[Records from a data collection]
---*---

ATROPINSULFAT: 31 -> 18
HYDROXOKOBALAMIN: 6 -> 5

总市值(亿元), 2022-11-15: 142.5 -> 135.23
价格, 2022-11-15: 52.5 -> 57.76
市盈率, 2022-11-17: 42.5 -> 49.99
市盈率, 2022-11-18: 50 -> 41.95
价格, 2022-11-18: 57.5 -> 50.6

---*---

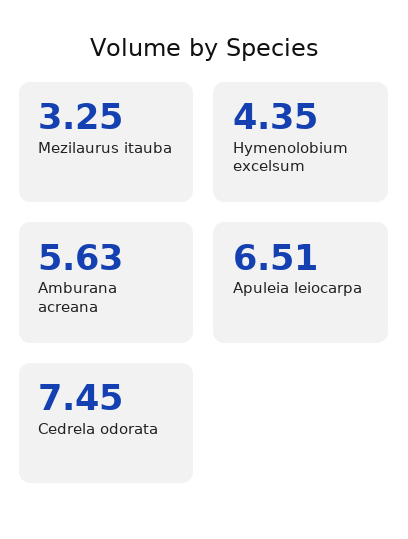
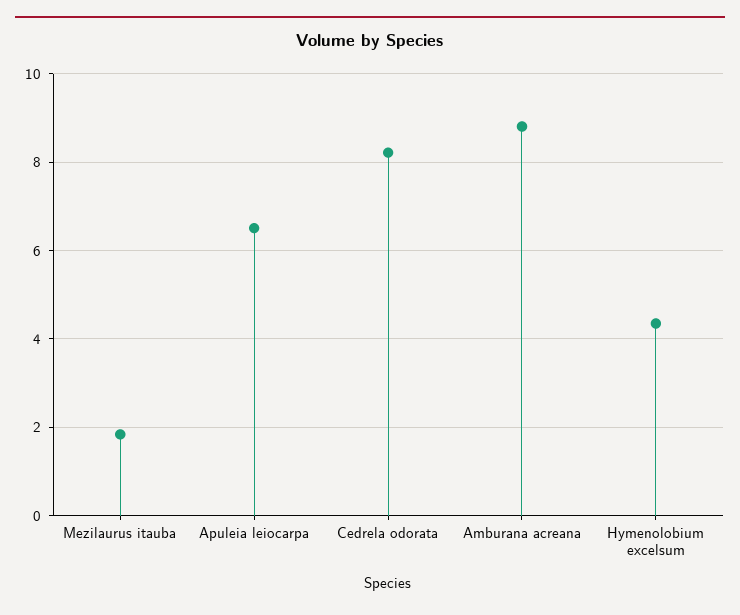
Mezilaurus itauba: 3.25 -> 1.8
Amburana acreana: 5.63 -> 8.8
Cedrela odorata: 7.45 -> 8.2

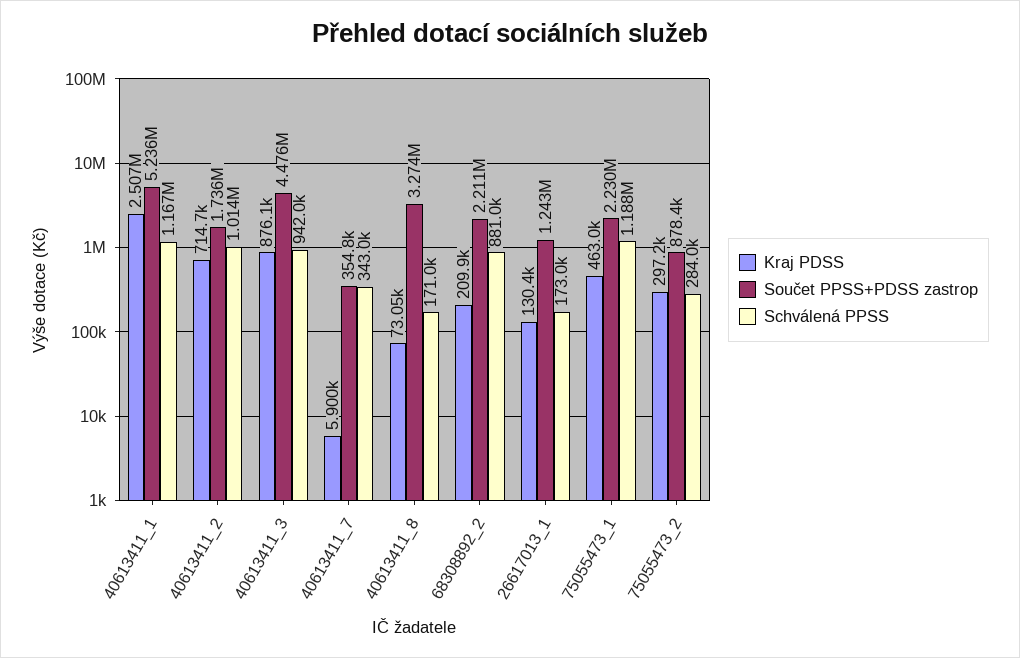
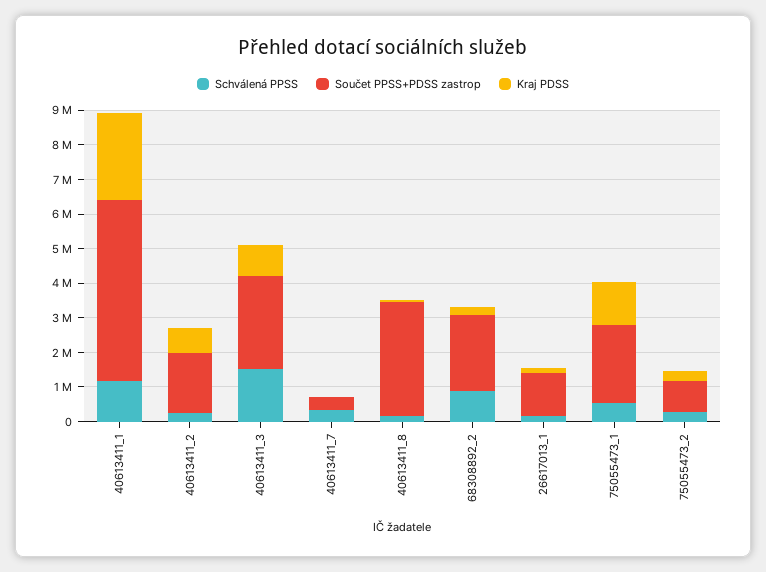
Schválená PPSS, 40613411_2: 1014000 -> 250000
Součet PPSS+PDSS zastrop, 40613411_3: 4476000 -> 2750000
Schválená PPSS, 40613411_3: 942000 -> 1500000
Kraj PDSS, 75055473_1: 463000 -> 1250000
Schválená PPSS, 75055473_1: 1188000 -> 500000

---*---

• [Task description]: Lines from the entries that contain the word "Schválená" are what the answer must hold.

• [Answer for the task]:
Schválená PPSS, 40613411_2: 1014000 -> 250000
Schválená PPSS, 40613411_3: 942000 -> 1500000
Schválená PPSS, 75055473_1: 1188000 -> 500000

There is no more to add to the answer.